La richesse du passé, la culture et les changements sociaux des deux pays, destinations du premier voyage apostolique du Pape Léon XIV, se manifestent vivement dans les pages des journaux des deux derniers siècles. Nous les parcourons avec le frère Adrien de Fouchier du département des manuscrits de la Bibliothèque apostolique vaticane.

Paolo Ondarza – Cité du Vatican

Relire le passé aide à comprendre le présent et peut inciter à imaginer de nouvelles voies pour l'avenir. C'est par ces mots que le frère dominicain Adrien de Fouchier (OP) du département des manuscrits de la Bibliothèque apostolique vaticane nous a salué. À l'approche du voyage apostolique de Léon XIV en Turquie et au Liban, il nous a accueillis pendant plus d'une heure au cœur de la beauté des fresques du XVIe siècle du salon Sistino de la B.A.V.. Ensemble, nous avons feuilleté les pages jaunies de certains journaux qui témoignent d'un passé pas si lointain dans l'histoire des deux pays, autrefois tous deux sous l'empire ottoman.

Le père Adrien de Fouchier
Le père Adrien de Fouchier

Cesare Poma

Les périodiques proviennent de la collection qui appartenait au diplomate et érudit Cesare Poma, qui vécut entre 1862 et 1932. Au cours de sa longue carrière, il acquit des exemplaires rares de revues provenant de différents contextes géographiques et linguistiques: allant des journaux en langue française en Indochine aux bulletins en caractères hébraïques publiés à New York. La publication pour enfants "Avedaper" provient du territoire de l'actuelle Turquie.
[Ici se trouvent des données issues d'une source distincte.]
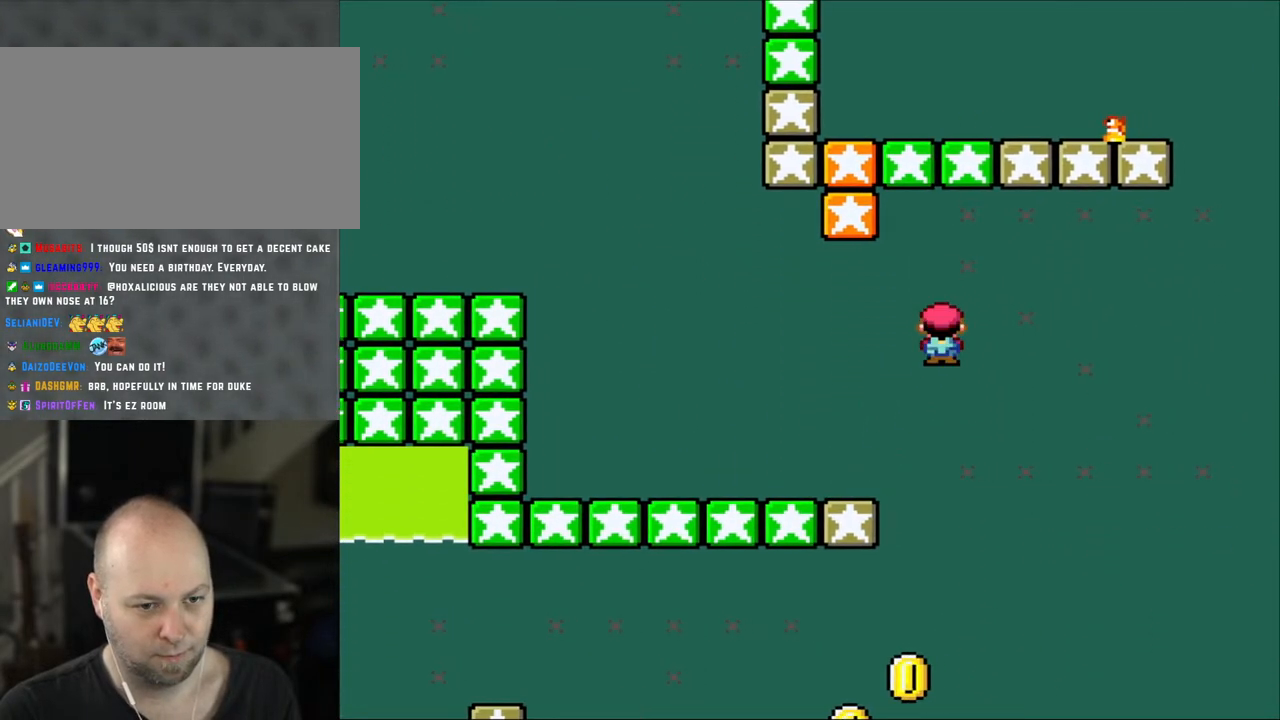
{"buttons": ["A", "X", "DPAD_LEFT"], "events": [[17, "DPAD_RIGHT", "up"], [100, "A", "down"], [167, "DPAD_LEFT", "down"]]}
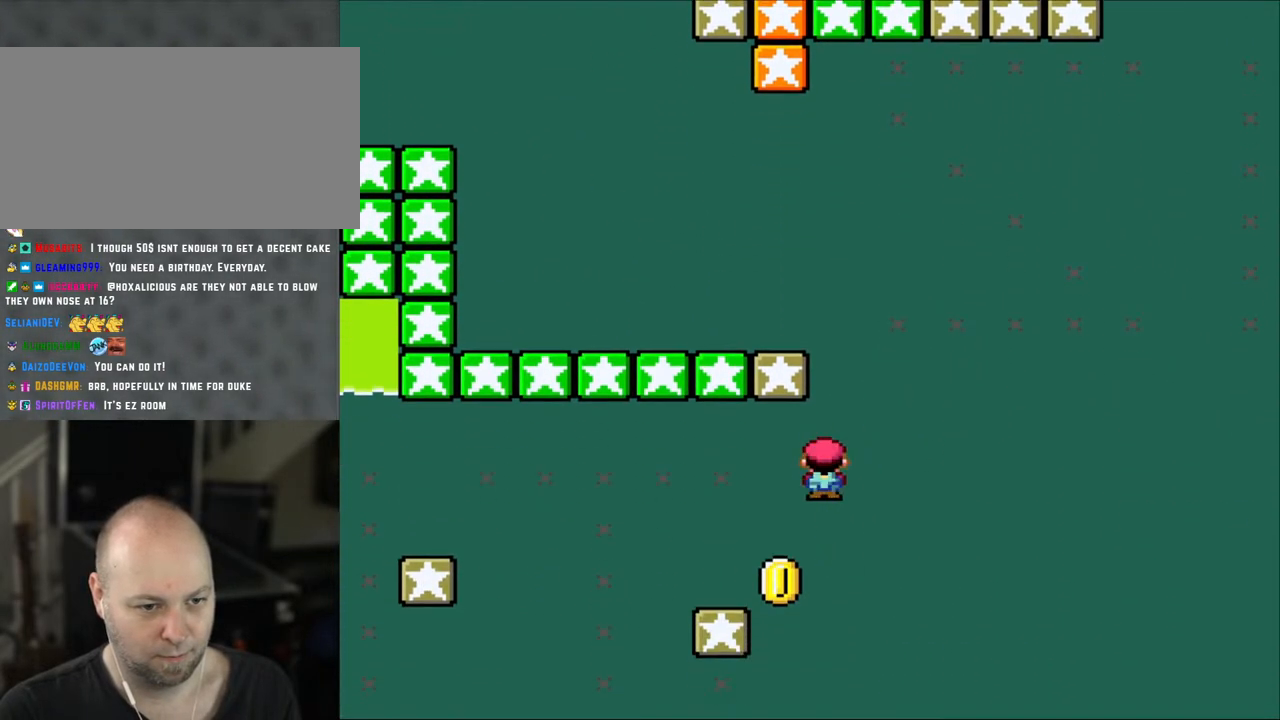
{"buttons": ["X"], "events": [[233, "DPAD_UP", "down"], [283, "DPAD_LEFT", "up"], [283, "DPAD_RIGHT", "down"], [283, "DPAD_UP", "up"], [417, "A", "up"], [433, "DPAD_RIGHT", "up"]]}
Les exemplaires que le frère Adrien nous a montré datent respectivement de 1895 et 1896. Le premier est en arménien, le second en grec. 

La revue Avedaper en langue arménienne (1895).
La revue Avedaper en langue arménienne (1895).

L'édition sous l'Empire ottoman

 «À cette époque, Istanbul était la capitale de l'Empire ottoman, une puissance géographiquement importante au sein de laquelle cohabitaient de nombreuses communautés et langues». Dans ce contexte, les deux communautés publiaient des journaux dans leurs langues et alphabets respectifs, afin de transmettre et de préserver leur culture et leurs traditions. Une grande variété de magazines différentes caractérise l'édition sous l'empire des vingt dernières années du XIXe siècle, avant de diminuer et de disparaître au début du siècle suivant.

Un nouvel alphabet

Une copie du journal Köroğlu date de 1929: avec la Première Guerre mondiale, la domination ottomane tombe et ses territoires passent sous le contrôle des puissances alliées, entraînant la naissance de la Turquie moderne et des nouveaux États du Moyen-Orient. «Istanbul est devenue la capitale de la Turquie», observe le spécialiste des manuscrits du Vatican. «Cette année-là, les autorités politiques adoptent un nouvel alphabet pour écrire la langue turque, abandonnant les caractères arabes. Les journaux aident les lecteurs à apprendre les nouveaux signes graphiques». Sur la couverture illustrée en couleurs de Köroğlu, on voit un intérieur domestique où plusieurs générations, des enfants aux personnes âgées, sont occupées à étudier un abécédaire.

La couverture de Köroğlu
La couverture de Köroğlu

Les pages intérieures aident le lecteur à se familiariser avec les nouvelles lettres. «La présentation du nouvel alphabet offre également l'occasion d'introduire des termes qui n'étaient pas utilisés dans l'ancien turc. C'est le cas, par exemple, du mot jandarma», fait remarquer le dominicain.

L'introduction du nouvel alphabet dans la revue Köroğlu.
L'introduction du nouvel alphabet dans la revue Köroğlu.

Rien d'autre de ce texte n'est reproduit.